=== Source data ===

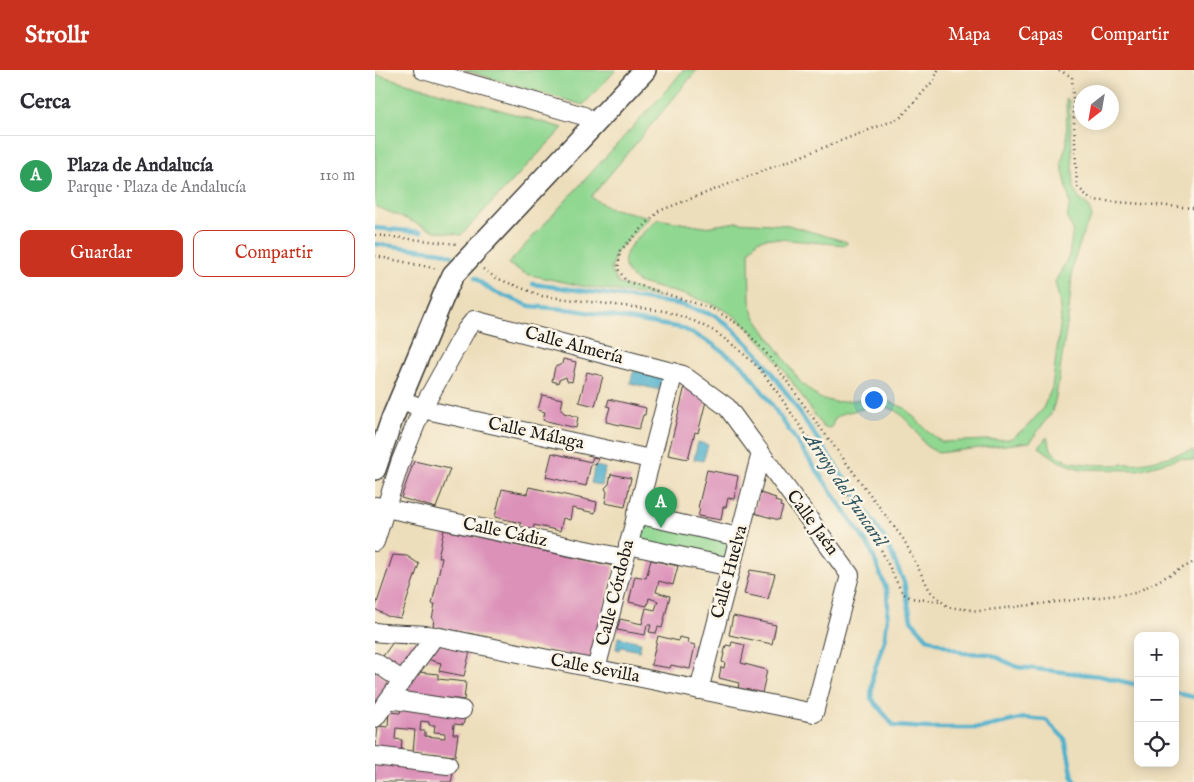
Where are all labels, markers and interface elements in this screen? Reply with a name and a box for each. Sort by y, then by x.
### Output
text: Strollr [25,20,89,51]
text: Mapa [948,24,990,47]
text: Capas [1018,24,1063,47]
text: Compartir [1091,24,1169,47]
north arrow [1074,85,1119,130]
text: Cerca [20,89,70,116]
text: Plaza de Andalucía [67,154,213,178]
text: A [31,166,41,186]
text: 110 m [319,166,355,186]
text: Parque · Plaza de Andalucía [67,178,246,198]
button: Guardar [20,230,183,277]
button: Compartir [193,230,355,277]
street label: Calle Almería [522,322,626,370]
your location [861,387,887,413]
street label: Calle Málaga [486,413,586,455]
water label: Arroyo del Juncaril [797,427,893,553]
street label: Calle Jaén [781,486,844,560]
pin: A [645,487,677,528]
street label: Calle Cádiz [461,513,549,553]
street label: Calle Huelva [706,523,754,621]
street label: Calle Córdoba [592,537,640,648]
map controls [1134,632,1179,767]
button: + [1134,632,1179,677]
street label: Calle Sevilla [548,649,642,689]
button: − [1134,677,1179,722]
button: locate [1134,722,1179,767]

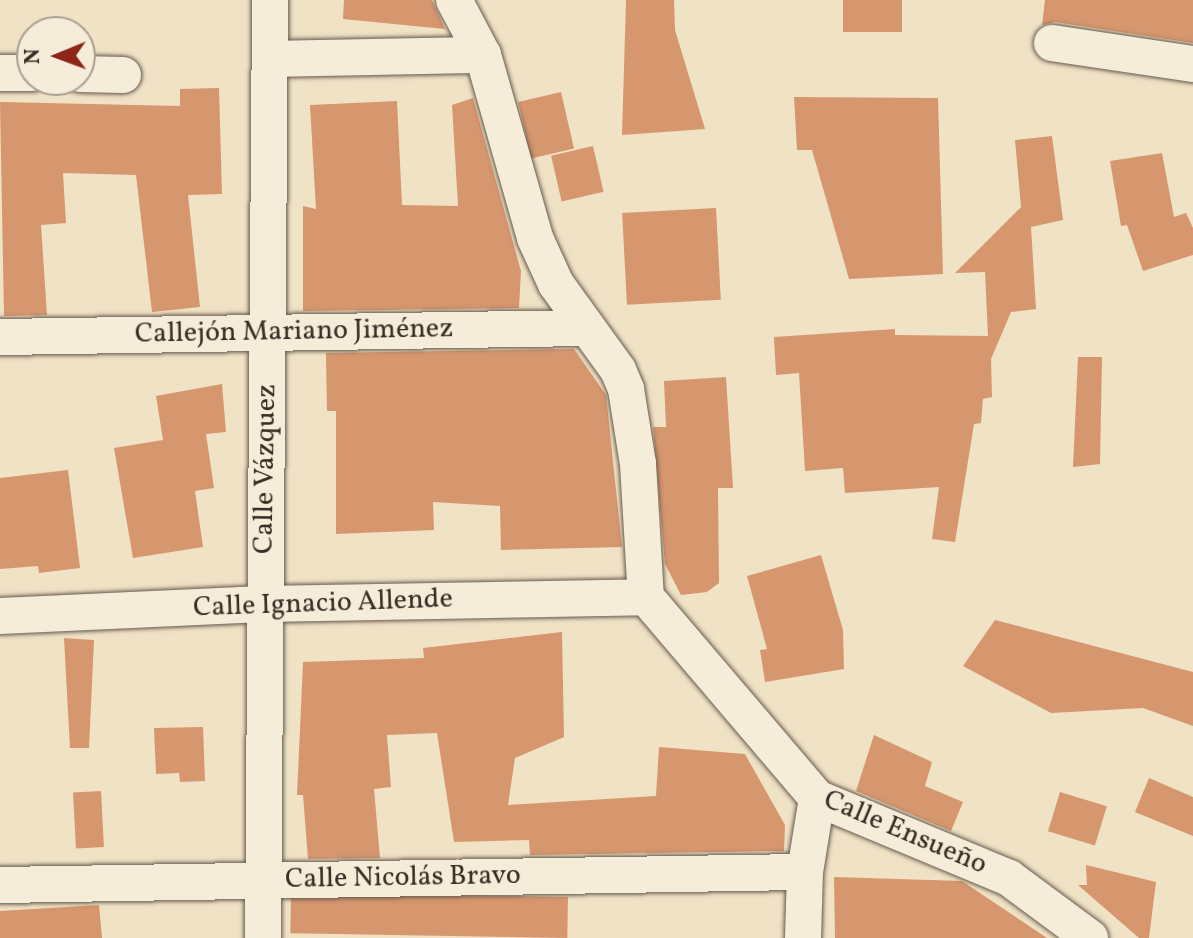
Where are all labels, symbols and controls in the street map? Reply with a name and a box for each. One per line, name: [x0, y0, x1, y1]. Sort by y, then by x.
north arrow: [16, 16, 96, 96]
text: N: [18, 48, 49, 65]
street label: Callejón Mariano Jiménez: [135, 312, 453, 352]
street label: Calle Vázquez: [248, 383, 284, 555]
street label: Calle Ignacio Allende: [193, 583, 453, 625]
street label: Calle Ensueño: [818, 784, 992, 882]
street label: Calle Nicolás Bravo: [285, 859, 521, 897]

===
=== Source data ===

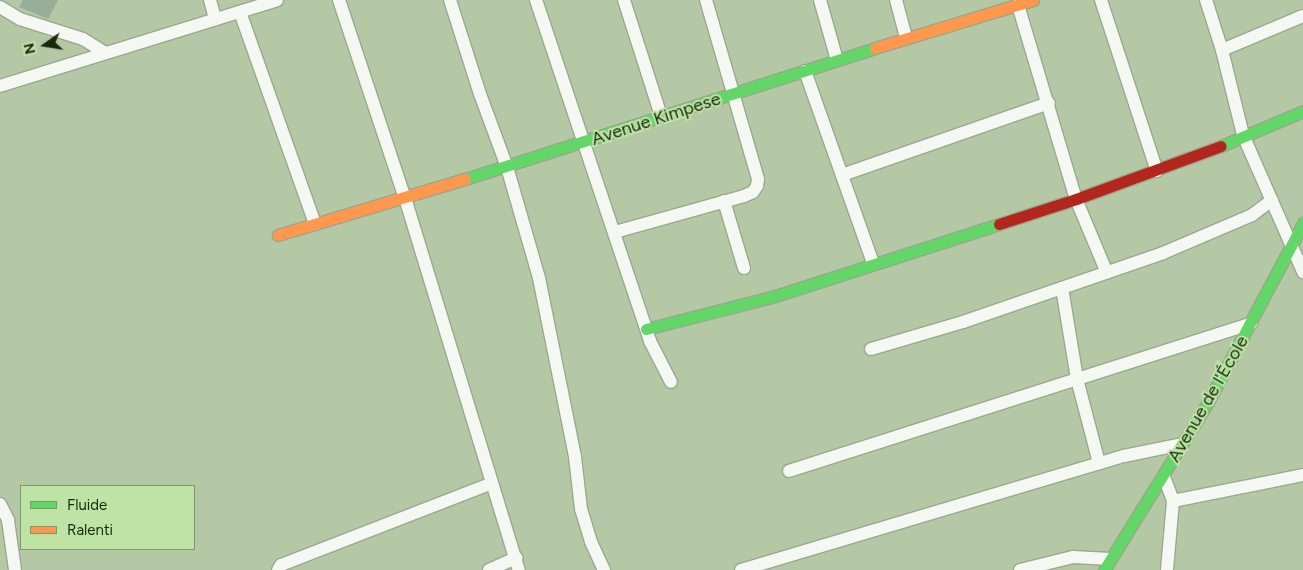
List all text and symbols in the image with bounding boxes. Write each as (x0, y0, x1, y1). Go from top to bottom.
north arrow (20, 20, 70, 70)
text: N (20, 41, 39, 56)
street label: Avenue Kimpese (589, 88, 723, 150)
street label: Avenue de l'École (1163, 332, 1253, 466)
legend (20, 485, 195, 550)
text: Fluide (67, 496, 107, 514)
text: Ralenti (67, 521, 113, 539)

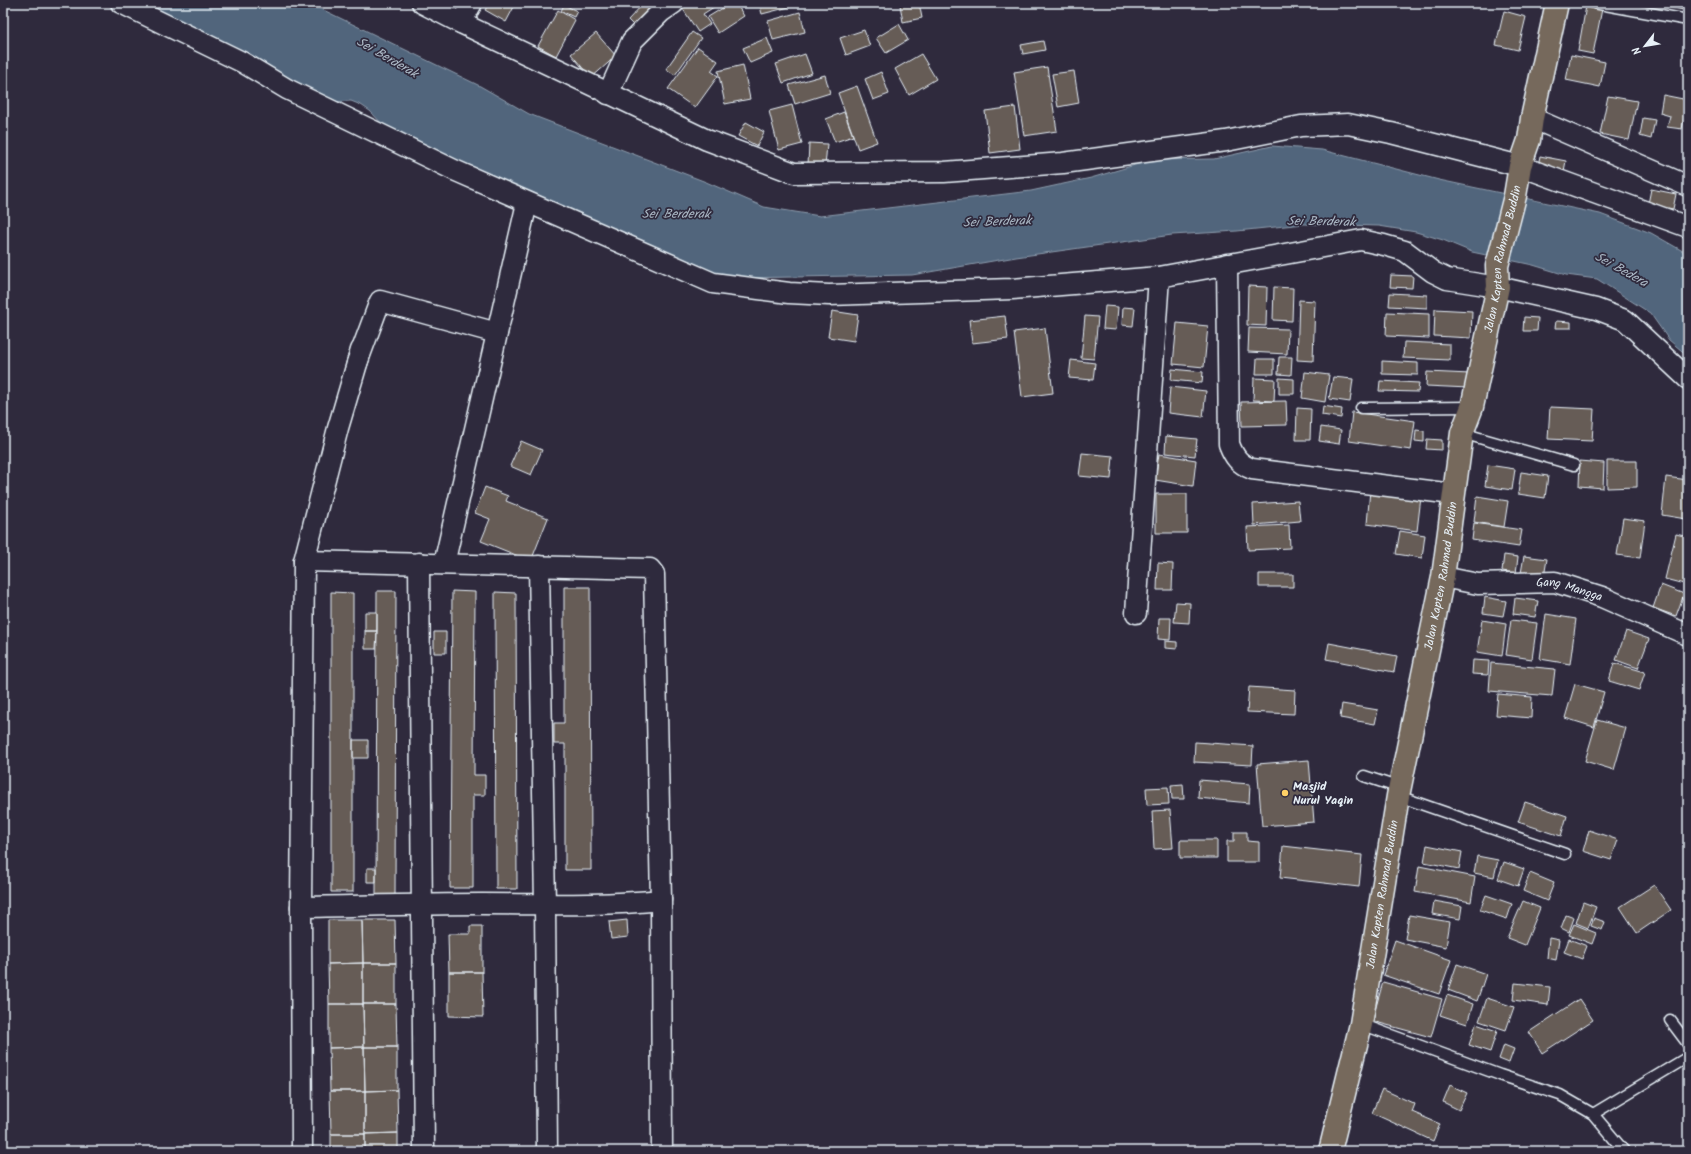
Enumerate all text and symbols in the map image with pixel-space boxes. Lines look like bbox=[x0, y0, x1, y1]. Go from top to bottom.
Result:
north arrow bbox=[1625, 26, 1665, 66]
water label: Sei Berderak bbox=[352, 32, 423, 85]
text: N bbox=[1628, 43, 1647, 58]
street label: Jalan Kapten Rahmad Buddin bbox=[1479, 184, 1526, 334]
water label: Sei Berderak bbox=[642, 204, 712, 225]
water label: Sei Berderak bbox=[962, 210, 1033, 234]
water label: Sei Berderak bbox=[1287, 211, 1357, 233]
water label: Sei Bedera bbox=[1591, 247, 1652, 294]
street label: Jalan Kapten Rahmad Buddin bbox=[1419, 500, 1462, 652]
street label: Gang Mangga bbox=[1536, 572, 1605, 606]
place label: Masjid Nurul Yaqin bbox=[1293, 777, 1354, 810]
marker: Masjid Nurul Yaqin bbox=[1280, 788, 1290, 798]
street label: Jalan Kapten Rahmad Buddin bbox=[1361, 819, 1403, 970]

===

What this task involves
Would you copy, word for word, only the lines above from the one containing "List all text" through the one containing "Enumerate all text", both included, and please leave out the pictures?

Answer space
List all text and symbols in the image with bounding boxes. Write each as (x0, y0, x1, y1). Go from top to bottom.
north arrow (20, 20, 70, 70)
text: N (20, 41, 39, 56)
street label: Avenue Kimpese (589, 88, 723, 150)
street label: Avenue de l'École (1163, 332, 1253, 466)
legend (20, 485, 195, 550)
text: Fluide (67, 496, 107, 514)
text: Ralenti (67, 521, 113, 539)

Enumerate all text and symbols in the map image with pixel-space boxes. Lines look like bbox=[x0, y0, x1, y1]. Go from top to bottom.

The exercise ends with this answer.